1993 All-Ireland Under-21 Football Championship

Championship details

All-Ireland Champions
- Winning team: Meath (1st win)
- Captain: Thomas Hanley

All-Ireland Finalists
- Losing team: Kerry

Provincial Champions
- Munster: Kerry
- Leinster: Meath
- Ulster: Derry
- Connacht: Galway

= 1993 All-Ireland Under-21 Football Championship =

Gaelic football competition

The 1993 All-Ireland Under-21 Football Championship was the 30th staging of the All-Ireland Under-21 Football Championship since its establishment by the Gaelic Athletic Association in 1964.

Tyrone entered the championship as defending champions, however, they were defeated in the Ulster Championship

On 29 September 1993, Meath won the championship following a 1-8 to 0-10 defeat of Kerry in the All-Ireland final match.
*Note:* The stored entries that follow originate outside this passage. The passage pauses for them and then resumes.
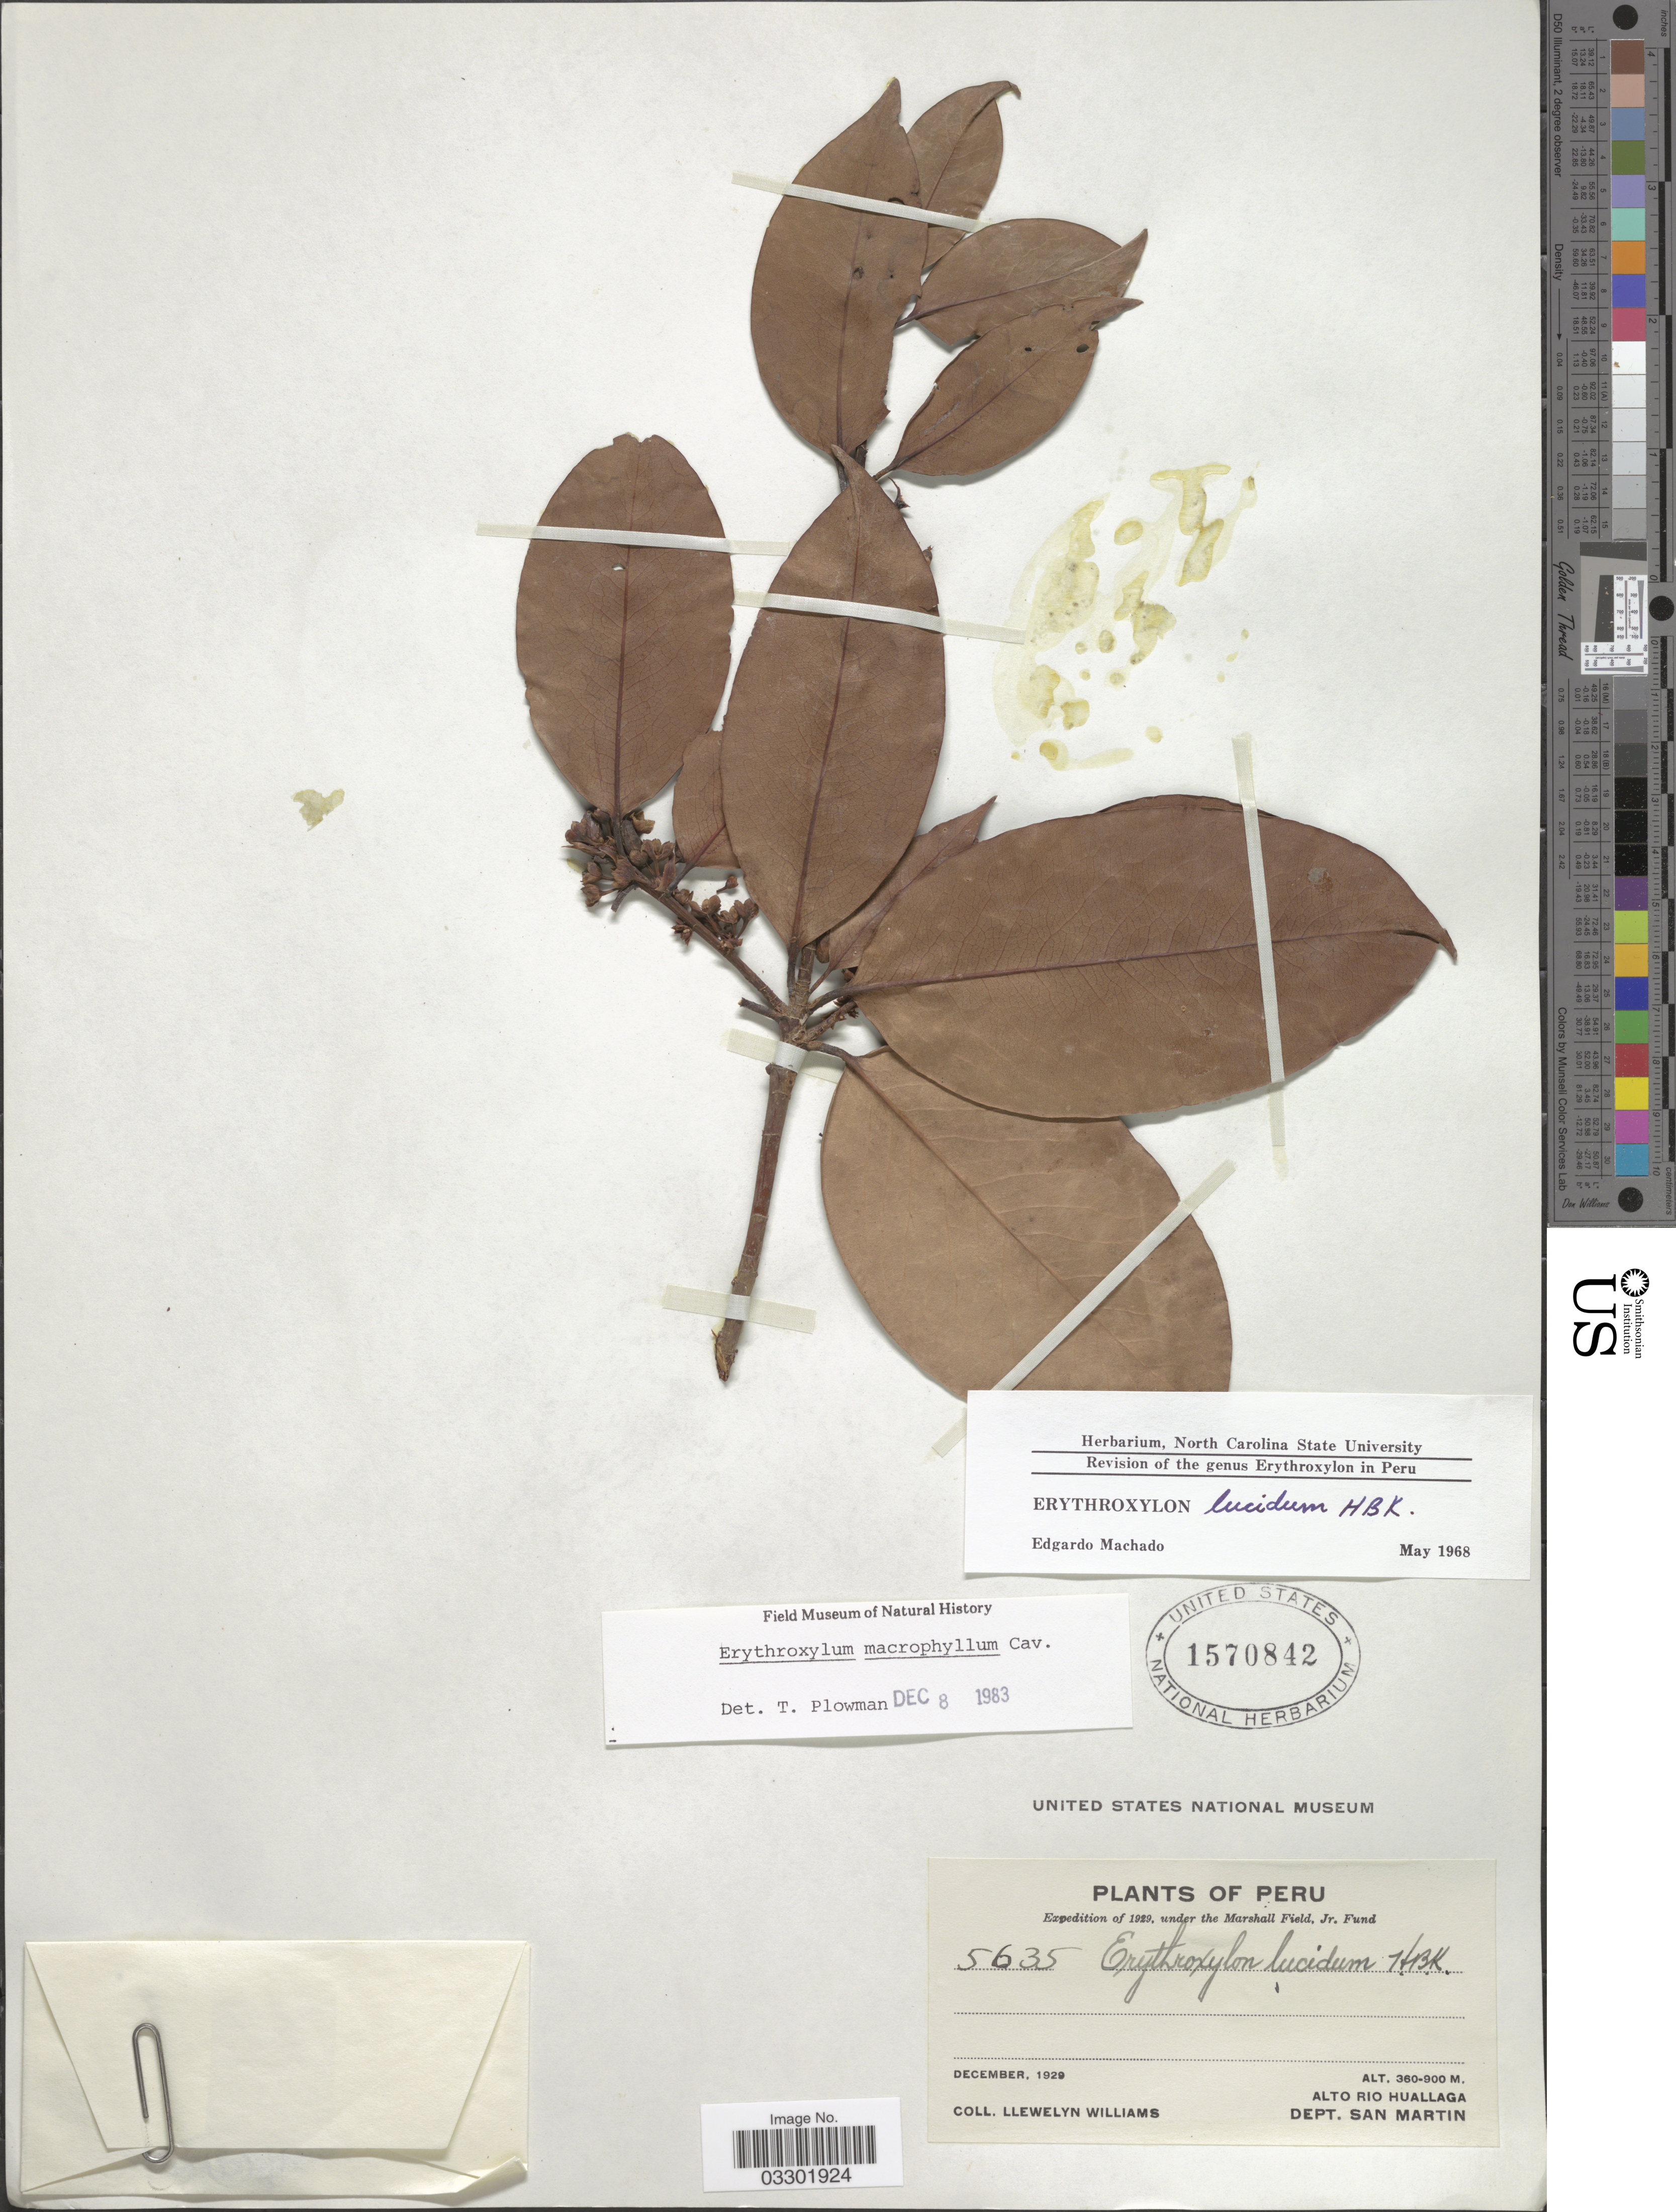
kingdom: Plantae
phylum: Tracheophyta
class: Magnoliopsida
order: Malpighiales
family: Erythroxylaceae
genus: Erythroxylum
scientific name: Erythroxylum macrophyllum var. macrophyllum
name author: Cav.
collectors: Ll. Williams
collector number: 5653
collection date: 1929-12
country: Peru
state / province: San Martín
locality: Alto Rio Huallaga. Dept. San Martin.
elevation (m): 360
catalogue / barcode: US 1570842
This was their first All-Ireland title.

==Results==
===All-Ireland Under-21 Football Championship===

Semi-finals

1 August 1993
Kerry 1-13 - 0-12 Galway
1 August 1993
Meath 0-13 - 1-10 Derry
8 August 1993
Meath 0-11 - 1-06 Derry

Final

29 September 1993
Meath 1-08 - 0-10 Kerry

==Statistics==
===Miscellaneous===

- The All-Ireland semi-final between Meath and Derry is the first championship meeting between the two teams.